The L929 cell line considered as a normal fibroblast in the mouse was used in this study as control group to assess cytotoxicity using MTT assay. Camellia sinensis in concentrations of 50 to 800 μg/ml did not have not any cytotoxicity effects on the L929 cell line and there was a significant difference to the positive control (P < 0.005). This means that Camellia sinensis is safe for mammalian cells and is toxic for cancer cells and it is the main target for the WHO.
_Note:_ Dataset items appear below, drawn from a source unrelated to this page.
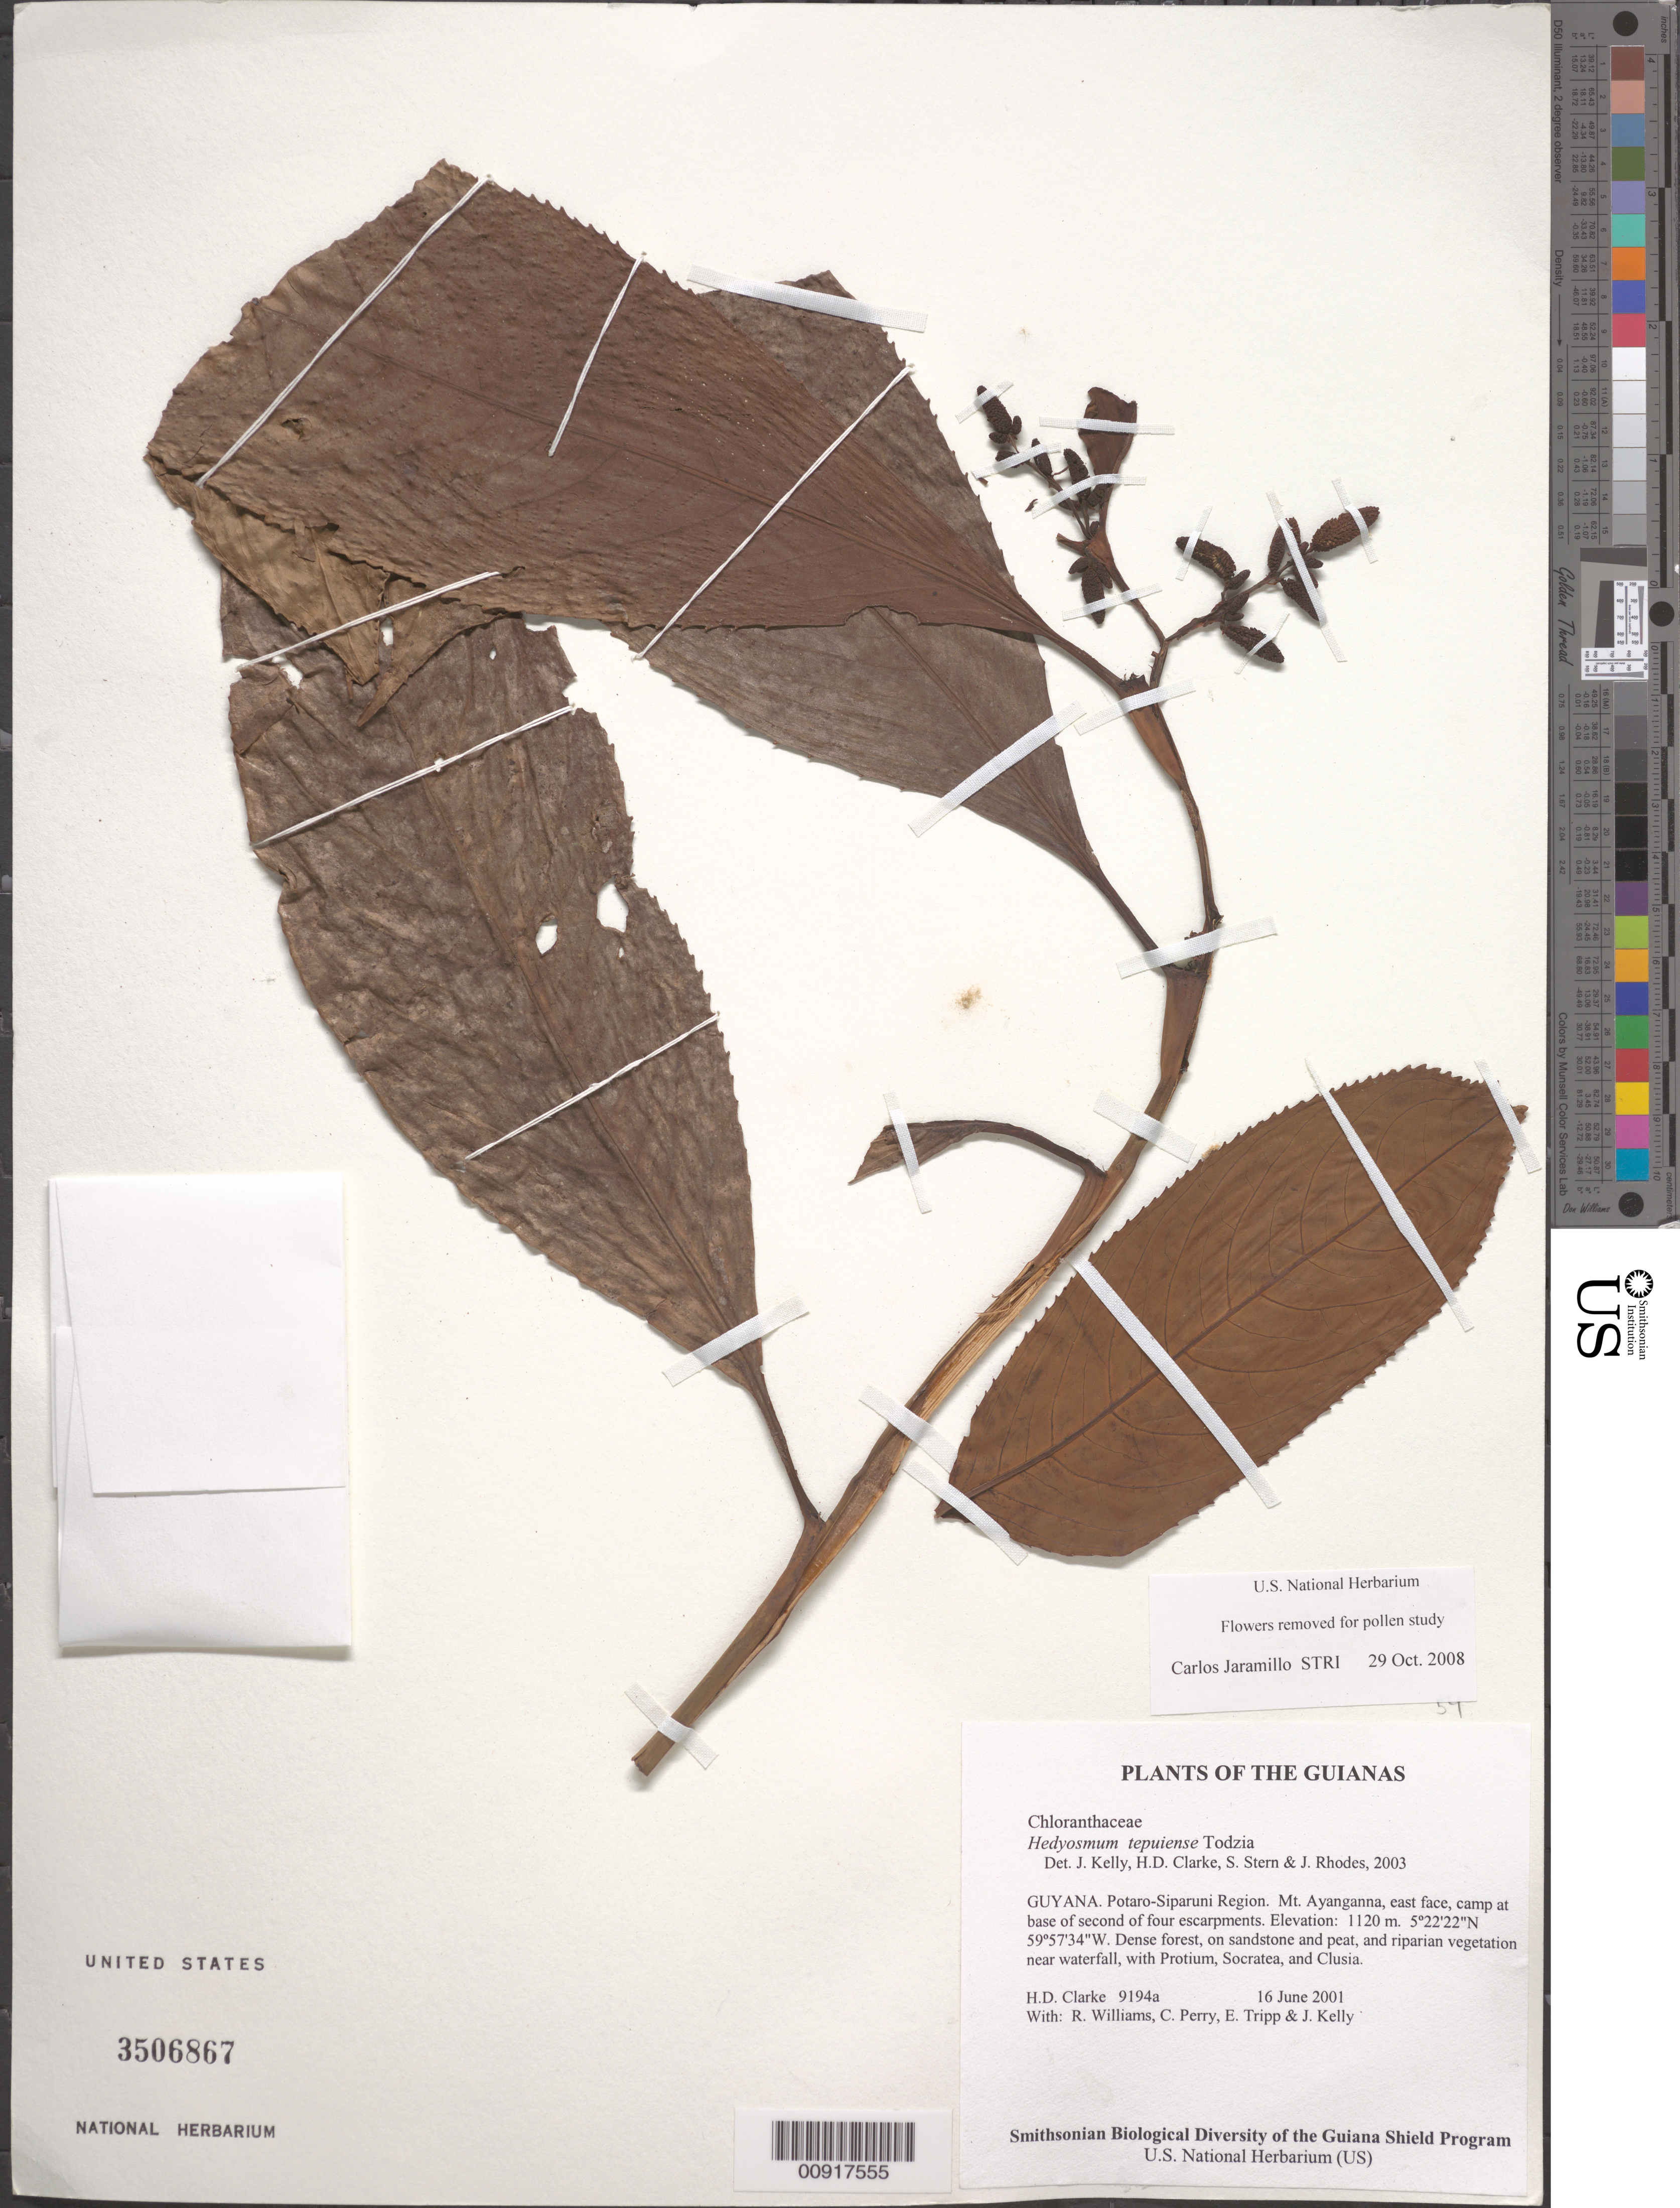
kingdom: Plantae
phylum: Tracheophyta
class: Magnoliopsida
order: Chloranthales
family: Chloranthaceae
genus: Hedyosmum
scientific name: Hedyosmum tepuiense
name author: Todzia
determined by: Clarke, H. D.; Rhodes, J.; Stern, S. R.; Kelly, J.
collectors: H. D. Clarke, R. Williams, C. Perry, E. Tripp & J. Kelly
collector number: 9194 a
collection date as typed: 16 June 2001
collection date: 2001-06-16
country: Guyana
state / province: Potaro-Siparuni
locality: Mt. Ayanganna, east face, camp at base of second of four escarpments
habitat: Dense forest, on sandstone and peat, and riparian vegetation near waterfall, with Protium, Socratea, and Clusia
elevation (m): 1120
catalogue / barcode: US 3506867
The aquaporin 5 is a water channel protein that exhibit several properties related to tumor development. As the expression of AQP5 protein in intestinal cells is a strong prognostic biomarker for colorectal cancer. The aim of the present study was to determine whether or not the expression of AQP5 in Caco-2 cells after treating with 800 µg/ml concentration hydro alcoholic green tea extract. The results showed the protein levels of aquaporin-5 decreased in Caco-2 cell culture following green tea extract treatment (Shan et al., 2014; Endoh et al., 2017).

According to the results of this study and those of most similar works, Camellia sinensis is a potent anticancer without any side effects which supports these features; complementary experiences and investigation on animal models to reach a better response to treatment are recommended.

Limitations of the study

The hydroalcoholic extract of Camellia sinensis demonstrates a dose-dependent cytotoxic effect on the colorectal cancer cell line in our experimental observations.

However, the study lacks in its ability to determine the toxic effect of the extract to any class of compounds. Because of, using full extract has the potential bias for identifying the active cytotoxic compound(s). Our findings will be strengthened and clarified via structural analysis and component validation of the extract. So, further detailed phytochemical, in vivo studies and pharmacological research should be the next step in the identification of active anticancer compounds of plants, particularly Camellia sinensis which is currently ongoing.